وَقَضَيۡنَآ إِلَيۡهِ ذَٰلِكَ ٱلۡأَمۡرَ أَنَّ دَابِرَ هَـٰٓؤُلَآءِ مَقۡطُوعٞ مُّصۡبِحِينَ

Böylece Lut'a bunların sonlarının kesilmiş olarak sabahlıyacaklarını bildirdik.


وَجَآءَ أَهۡلُ ٱلۡمَدِينَةِ يَسۡتَبۡشِرُونَ

Şehir halkı, sevinerek geldiler.


قَالَ إِنَّ هَـٰٓؤُلَآءِ ضَيۡفِي فَلَا تَفۡضَحُونِ

Lut: "Bunlar benim konuklarımdır, onlara karşı beni rüsvay etmeyin, Allah'tan korkun, beni utandırmayın" dedi.

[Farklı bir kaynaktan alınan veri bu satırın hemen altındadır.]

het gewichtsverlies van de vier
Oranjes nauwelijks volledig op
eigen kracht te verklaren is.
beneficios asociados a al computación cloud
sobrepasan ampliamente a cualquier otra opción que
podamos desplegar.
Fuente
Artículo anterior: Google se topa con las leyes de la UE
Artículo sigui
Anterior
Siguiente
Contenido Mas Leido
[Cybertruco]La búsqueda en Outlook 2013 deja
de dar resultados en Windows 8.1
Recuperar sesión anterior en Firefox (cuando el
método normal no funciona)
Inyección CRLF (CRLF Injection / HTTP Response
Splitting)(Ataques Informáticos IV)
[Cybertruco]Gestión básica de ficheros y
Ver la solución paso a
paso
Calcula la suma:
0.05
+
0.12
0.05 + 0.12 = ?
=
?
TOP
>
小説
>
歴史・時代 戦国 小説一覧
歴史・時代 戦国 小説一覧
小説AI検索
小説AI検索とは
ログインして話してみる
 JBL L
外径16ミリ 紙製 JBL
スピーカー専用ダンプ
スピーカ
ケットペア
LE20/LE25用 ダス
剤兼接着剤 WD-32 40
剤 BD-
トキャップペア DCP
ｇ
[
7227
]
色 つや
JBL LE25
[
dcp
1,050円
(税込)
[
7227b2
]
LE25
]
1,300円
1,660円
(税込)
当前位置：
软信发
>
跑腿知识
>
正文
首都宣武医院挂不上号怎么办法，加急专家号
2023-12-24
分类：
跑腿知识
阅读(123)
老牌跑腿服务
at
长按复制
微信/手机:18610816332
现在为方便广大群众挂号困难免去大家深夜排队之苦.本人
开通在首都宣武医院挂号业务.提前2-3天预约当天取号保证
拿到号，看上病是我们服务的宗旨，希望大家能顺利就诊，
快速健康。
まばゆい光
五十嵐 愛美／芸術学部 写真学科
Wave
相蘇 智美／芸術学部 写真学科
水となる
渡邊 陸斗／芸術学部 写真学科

وَٱتَّقُواْ ٱللَّهَ وَلَا تُخۡزُونِ

Lut: "Bunlar benim konuklarımdır, onlara karşı beni rüsvay etmeyin, Allah'tan korkun, beni utandırmayın" dedi.


قَالُوٓاْ أَوَلَمۡ نَنۡهَكَ عَنِ ٱلۡعَٰلَمِينَ

"Biz sana kimseyi misafir kabul etmeyi yasak etmemiş miydik?" dediler.


قَالَ هَـٰٓؤُلَآءِ بَنَاتِيٓ إِن كُنتُمۡ فَٰعِلِينَ

Lut: "Alacaksanız, işte benim kızlarım" dedi.


لَعَمۡرُكَ إِنَّهُمۡ لَفِي سَكۡرَتِهِمۡ يَعۡمَهُونَ

Senin hayatına and olsun ki, onlar sarhoşlukları içinde bocalayıp duruyorlardı.


فَأَخَذَتۡهُمُ ٱلصَّيۡحَةُ مُشۡرِقِينَ

Tanyeri ağarırken, çığlık onları yakalayıverdi.